Researcher Dan Tentler yesterday afternoon tweeted that he had come up with
a working proof-of-concept exploit, and today an exploit developed by
Ermishkin <http://www.openwall.com/lists/oss-security/2016/05/03/18> was
posted to the OSS-Security mailing list.

Done.
Weaponized exploit.
— Dan Tentler (‎@Viss) 3:57 AM - 4 May 2016
<https://twitter.com/Viss/status/727625561179201536>

Huber and Ermishkin warned in their respective posts that websites that
process user-submitted images are particularly at risk to public exploits.

Ermishkin privately disclosed the bugs to ImageMagick’s developers who
pushed out a fix on April 30; Ermishkin, however, said the fix was
incomplete and work continues on a new patch.

ImageMagick, meanwhile, yesterday posted a mitigation to its forums. They
suggest adding the following code to the ImageMagick policy.xml file.

<policy domain=”coder” rights=”none” pattern=”EPHEMERAL” />
<policy domain=”coder” rights=”none” pattern=”HTTPS” />
<policy domain=”coder” rights=”none” pattern=”MVG” />
<policy domain=”coder” rights=”none” pattern=”MSL” />

“We have secured these coders in ImageMagick 7.0.1-1 and 6.9.3-10
(available by this weekend) by sanitizing the HTTPS parameters and
preventing indirect reads with this policy: <policy domain=”path”
rights=”none” pattern=”@*” />” ImageMagick said. “If you require the HTTPS,
MVG, or MSL coders, the above policy is sufficient to prevent exploits.”

Huber also suggested a pair of mitigations: that users verify that image
files begin with the proper “magic bytes” that correspond to image file
types before ImageMagick processes them; and the use of policy files to
disable vulnerable ImageMagick coders.

The vulnerabilities, covered in CVE-2016-3714, are described as
insufficient shell character filtering.

>From the advisory:


“ImageMagick allows to process files with external libraries. This feature
is called ‘delegate’. It is implemented as a system() with command string
(‘command’) from the config file delegates.xml with actual value for
different params (input/output filenames etc). Due to insufficient %M param
filtering it is possible to conduct shell command injection.
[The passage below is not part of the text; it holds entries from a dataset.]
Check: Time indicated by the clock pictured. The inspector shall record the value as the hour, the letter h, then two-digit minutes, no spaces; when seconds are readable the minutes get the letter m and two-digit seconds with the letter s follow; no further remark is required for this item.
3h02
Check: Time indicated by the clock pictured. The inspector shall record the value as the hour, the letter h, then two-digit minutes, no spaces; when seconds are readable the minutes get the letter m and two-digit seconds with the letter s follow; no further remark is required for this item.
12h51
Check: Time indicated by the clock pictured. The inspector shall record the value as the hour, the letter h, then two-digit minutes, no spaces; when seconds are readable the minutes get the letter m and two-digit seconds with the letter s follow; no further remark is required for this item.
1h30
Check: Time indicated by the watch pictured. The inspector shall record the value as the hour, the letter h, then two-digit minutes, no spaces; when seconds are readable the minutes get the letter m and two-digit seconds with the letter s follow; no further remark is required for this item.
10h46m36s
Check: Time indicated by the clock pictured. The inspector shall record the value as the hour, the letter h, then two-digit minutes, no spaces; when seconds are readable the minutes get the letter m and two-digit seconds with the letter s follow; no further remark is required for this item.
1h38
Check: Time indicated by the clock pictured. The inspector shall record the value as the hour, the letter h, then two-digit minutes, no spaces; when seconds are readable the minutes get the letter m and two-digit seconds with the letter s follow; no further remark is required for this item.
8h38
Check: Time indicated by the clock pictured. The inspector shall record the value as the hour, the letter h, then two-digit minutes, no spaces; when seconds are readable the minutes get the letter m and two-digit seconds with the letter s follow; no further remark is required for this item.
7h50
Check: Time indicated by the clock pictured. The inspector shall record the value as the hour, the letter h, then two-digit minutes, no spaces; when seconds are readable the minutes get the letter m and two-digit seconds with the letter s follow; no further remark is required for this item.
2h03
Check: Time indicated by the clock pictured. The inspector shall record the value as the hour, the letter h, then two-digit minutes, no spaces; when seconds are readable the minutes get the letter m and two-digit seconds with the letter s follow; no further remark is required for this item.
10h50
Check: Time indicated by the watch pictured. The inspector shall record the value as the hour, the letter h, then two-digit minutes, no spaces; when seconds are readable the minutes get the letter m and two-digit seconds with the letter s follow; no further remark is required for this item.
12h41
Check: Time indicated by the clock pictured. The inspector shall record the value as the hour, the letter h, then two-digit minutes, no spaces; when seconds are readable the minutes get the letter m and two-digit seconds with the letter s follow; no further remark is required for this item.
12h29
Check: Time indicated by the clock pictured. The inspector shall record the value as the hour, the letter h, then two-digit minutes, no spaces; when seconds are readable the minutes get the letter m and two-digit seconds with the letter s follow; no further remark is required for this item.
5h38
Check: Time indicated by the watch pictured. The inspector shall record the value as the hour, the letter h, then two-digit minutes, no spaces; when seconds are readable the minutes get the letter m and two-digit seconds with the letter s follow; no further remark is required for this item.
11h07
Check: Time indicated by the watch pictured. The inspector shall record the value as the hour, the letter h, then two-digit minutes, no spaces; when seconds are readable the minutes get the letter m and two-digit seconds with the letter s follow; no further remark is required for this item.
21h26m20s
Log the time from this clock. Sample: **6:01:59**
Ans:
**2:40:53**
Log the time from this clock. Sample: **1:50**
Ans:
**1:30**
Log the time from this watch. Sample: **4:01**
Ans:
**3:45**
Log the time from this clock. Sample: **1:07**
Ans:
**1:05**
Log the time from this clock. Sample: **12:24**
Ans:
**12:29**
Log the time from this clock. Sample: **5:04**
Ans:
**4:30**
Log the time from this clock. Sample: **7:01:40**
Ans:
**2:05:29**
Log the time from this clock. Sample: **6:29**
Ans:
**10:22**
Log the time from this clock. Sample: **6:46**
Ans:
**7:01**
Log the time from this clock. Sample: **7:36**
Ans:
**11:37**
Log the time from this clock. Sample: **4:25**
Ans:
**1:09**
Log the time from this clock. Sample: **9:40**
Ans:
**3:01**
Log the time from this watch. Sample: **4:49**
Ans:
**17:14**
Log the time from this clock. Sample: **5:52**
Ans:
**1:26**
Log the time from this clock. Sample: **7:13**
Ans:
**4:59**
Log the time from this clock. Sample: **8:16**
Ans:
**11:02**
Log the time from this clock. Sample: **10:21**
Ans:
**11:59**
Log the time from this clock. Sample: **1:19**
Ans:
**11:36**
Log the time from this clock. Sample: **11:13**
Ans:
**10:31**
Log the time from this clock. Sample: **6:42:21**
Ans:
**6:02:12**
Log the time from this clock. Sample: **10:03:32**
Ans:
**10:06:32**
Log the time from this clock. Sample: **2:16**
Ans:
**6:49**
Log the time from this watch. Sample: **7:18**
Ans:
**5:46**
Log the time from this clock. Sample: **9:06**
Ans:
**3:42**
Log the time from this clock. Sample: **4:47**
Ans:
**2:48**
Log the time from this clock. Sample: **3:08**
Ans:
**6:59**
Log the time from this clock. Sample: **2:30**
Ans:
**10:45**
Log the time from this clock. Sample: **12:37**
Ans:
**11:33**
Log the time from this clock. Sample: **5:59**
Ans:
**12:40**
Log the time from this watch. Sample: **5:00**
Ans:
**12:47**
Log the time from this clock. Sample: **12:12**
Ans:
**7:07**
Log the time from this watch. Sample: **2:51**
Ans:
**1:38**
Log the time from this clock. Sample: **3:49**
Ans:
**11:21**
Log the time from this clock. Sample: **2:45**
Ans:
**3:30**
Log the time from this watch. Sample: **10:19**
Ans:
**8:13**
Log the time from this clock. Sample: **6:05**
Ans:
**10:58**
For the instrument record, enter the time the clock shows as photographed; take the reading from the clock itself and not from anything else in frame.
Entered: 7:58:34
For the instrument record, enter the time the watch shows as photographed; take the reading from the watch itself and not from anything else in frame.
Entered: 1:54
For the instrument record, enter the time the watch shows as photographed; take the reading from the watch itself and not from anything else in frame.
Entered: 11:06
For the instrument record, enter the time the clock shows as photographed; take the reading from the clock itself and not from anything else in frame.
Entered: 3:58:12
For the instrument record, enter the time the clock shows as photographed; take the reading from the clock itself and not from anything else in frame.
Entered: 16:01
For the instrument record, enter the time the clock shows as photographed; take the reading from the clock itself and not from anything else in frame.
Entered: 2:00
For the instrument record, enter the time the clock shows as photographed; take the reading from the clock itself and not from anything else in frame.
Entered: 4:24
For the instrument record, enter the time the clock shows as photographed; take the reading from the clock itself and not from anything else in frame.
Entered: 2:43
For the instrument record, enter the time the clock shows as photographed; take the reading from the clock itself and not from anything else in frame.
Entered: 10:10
The most dangerous part is ImageMagick supports several formats like svg,
mvg, maybe some others—which allow to include external files from any
supported protocol including delegates. As a result, any service, which
uses ImageMagick to process user supplied images and uses default
delegates.xml / policy.xml, may be vulnerable to this issue.”